CEA Report: Expanding Work Requirements in Non-Cash Welfare Programs | Eastern North Carolina Now

Press Release:

    Council of Economic Advisers  •  Issued on: July 12, 2018

    Today, the Council of Economic Advisers (CEA) released a report outlining the likely effects of expanding work requirements for non-disabled working-age adults in social welfare programs. The following is the executive summary. Read the full report here.

    The American work ethic, the motivation that drives Americans to work longer hours each week and more weeks each year than any of our economic peers, is a long-standing contributor to America's success. However, while working Americans contribute more time to work than our peers in comparable economies, the share of working-age Americans participating in the labor force has fallen behind the share in peer countries over the last several years. Today, many non-disabled working-age adults do not regularly work, particularly those living in low-income households.

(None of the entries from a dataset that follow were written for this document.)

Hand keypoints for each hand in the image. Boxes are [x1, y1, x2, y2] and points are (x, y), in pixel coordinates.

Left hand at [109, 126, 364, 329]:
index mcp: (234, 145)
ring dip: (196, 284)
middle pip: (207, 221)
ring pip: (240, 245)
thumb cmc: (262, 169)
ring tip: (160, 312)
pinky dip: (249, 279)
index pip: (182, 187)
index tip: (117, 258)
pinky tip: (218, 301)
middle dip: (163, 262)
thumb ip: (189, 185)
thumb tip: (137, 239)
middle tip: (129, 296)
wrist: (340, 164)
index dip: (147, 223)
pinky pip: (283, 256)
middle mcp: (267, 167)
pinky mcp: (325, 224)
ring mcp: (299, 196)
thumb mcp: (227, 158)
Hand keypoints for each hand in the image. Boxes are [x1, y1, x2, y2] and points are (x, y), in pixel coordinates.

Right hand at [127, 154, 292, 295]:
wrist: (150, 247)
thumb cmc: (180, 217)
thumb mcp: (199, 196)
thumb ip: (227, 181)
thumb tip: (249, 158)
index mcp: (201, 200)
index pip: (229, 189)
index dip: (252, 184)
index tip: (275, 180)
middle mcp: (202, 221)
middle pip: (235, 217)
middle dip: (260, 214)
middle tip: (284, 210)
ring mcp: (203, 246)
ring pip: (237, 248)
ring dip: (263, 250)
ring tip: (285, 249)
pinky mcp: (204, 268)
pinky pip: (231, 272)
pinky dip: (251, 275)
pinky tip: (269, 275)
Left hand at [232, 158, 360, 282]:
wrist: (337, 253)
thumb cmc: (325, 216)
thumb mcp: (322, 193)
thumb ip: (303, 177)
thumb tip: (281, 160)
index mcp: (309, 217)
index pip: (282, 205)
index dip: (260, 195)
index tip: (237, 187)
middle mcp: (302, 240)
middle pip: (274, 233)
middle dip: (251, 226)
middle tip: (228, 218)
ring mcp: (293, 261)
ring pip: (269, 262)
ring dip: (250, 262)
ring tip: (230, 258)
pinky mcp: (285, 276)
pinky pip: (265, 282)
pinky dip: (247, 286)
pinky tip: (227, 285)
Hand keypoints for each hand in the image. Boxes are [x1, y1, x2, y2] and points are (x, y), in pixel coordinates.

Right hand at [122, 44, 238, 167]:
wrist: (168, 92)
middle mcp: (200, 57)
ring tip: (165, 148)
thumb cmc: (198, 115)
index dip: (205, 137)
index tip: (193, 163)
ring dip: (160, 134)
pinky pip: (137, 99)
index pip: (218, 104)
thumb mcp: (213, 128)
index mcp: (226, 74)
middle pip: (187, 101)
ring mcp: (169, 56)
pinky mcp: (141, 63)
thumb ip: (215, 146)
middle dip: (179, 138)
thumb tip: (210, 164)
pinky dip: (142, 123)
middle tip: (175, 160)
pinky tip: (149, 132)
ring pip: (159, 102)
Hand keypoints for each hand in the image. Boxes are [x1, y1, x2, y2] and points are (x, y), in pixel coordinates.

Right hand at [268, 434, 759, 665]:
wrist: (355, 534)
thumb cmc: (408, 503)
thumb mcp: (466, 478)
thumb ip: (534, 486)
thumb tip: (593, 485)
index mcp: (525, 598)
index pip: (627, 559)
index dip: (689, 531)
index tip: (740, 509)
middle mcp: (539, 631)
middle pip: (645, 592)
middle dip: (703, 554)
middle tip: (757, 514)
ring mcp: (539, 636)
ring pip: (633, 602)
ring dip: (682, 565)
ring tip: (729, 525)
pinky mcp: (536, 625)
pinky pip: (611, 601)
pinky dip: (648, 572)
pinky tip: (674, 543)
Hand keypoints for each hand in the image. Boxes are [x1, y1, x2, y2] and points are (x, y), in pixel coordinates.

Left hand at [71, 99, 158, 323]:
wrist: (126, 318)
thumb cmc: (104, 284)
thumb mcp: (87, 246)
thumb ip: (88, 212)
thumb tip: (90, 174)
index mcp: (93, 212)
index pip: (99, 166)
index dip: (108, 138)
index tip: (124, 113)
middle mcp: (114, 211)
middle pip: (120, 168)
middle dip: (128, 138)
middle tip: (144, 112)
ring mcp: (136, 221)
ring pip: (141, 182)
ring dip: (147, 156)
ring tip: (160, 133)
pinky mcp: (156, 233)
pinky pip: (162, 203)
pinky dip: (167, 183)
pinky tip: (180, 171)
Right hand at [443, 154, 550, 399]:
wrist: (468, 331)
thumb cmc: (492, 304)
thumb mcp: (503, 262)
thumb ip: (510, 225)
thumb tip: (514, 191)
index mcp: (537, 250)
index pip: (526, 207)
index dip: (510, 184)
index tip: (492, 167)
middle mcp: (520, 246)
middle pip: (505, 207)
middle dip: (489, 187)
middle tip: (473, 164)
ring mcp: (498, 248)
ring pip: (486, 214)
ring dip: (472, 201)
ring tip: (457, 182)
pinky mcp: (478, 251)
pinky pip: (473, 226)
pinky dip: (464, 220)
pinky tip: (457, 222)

Such non-working adults who receive welfare benefits may miss important pecuniary and non-pecuniary benefits for themselves and their households, and can become reliant on welfare programs.

    To help transition more non-disabled working-age Americans into the workforce, President Trump signed an executive order in April 2018 instructing agencies to reform their welfare programs by encouraging work and reducing dependence, in part by strengthening and expanding work requirements (to the extent current law allows). This effort builds on previous bipartisan commitments to require and reward work in welfare programs. In the 1990s, President Clinton promised to advance welfare reforms that would transition those expected to work into the workforce. Bipartisan legislation during his presidency reformed the main cash-based welfare program for low-income households-Aid to Families with Dependent Children (AFDC)-in part by imposing strong work requirements on non-disabled working-age adults in its work-focused replacement, Temporary Assistance for Needy Families (TANF). Though work requirements have been an important component in promoting employment for TANF recipients, today most recipients of non-cash welfare programs are not subject to work requirements, despite the fact that these non-cash programs now provide the vast majority of welfare assistance to low-income individuals and households.

    In this report, we document the share of adult recipients in the three major non-cash welfare programs who society generally expects to work: non-disabled working-age adults (between 18 and 64). Low employment rates of non-disabled working-age recipients suggest that legislative changes requiring them to work and supporting their transition into the labor market, similar to the approach in TANF, would affect a large share of adult beneficiaries and their children in these non-cash programs.

    We then discuss three reasons for expanding work requirements in non-cash welfare programs as a means of solving the problem of a large number of non-disabled working-age recipients on non-cash welfare programs who work few, if any, hours. First, self-sufficiency has been declining in recent decades while material hardship has fallen, motivating a renewed focus on building self-sufficiency via work requirements. Second, an alternative solution of increasing positive incentives for work (for example, by increasing the Earned Income Tax Credit) could exacerbate already-high implicit taxes on low-skill part-time workers. Third, evidence suggests that welfare programs that require work in return for benefits increase adult employment and may improve child outcomes.

    The timing is ideal for expanding work requirements among non-disabled working-age adults in social welfare programs. As was the case in the period of welfare reform in the mid-1990s, current labor markets are extremely tight and unemployment rates are at very low levels, even for low-skilled workers. Still, even if work requirements improve outcomes for the majority of affected recipients, some may experience negative effects, which is why it is important to carefully design requirements and increase support in helping recipients overcome barriers to employment (e.g., lack of childcare, mental illness, or criminal records). Quite the opposite of harming people, expanded work requirements can improve the lives of current welfare recipients and at the same time respect the importance and dignity of work.